_WORK INSTRUCTIONS_:
Using the data below, show every line where the word "Children" occurs.
** Opening THE DATA block **
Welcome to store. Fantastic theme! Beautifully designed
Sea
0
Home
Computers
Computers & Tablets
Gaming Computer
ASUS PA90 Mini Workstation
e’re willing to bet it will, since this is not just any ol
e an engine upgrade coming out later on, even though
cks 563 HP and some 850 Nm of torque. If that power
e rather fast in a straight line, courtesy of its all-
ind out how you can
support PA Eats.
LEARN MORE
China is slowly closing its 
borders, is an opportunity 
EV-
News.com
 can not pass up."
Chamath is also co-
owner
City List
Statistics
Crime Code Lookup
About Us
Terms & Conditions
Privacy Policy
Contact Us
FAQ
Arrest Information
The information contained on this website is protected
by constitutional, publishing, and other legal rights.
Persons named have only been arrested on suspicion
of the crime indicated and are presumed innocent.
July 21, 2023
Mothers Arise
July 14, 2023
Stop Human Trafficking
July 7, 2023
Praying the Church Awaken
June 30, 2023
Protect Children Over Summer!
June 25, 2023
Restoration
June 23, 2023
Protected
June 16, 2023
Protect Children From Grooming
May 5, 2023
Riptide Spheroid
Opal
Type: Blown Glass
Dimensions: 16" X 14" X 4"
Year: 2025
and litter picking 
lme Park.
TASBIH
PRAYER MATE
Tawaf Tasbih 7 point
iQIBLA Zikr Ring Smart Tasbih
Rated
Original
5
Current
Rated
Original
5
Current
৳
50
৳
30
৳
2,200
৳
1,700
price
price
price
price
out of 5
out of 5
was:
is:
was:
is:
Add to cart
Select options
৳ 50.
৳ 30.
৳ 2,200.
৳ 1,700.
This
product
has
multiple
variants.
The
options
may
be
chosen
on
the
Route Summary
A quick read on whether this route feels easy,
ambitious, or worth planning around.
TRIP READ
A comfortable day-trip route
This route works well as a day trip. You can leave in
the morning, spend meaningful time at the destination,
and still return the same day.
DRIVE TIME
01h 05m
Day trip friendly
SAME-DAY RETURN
** Closing THE DATA block **
_YOUR RESPONSE_:
Protect Children Over Summer!
Protect Children From Grooming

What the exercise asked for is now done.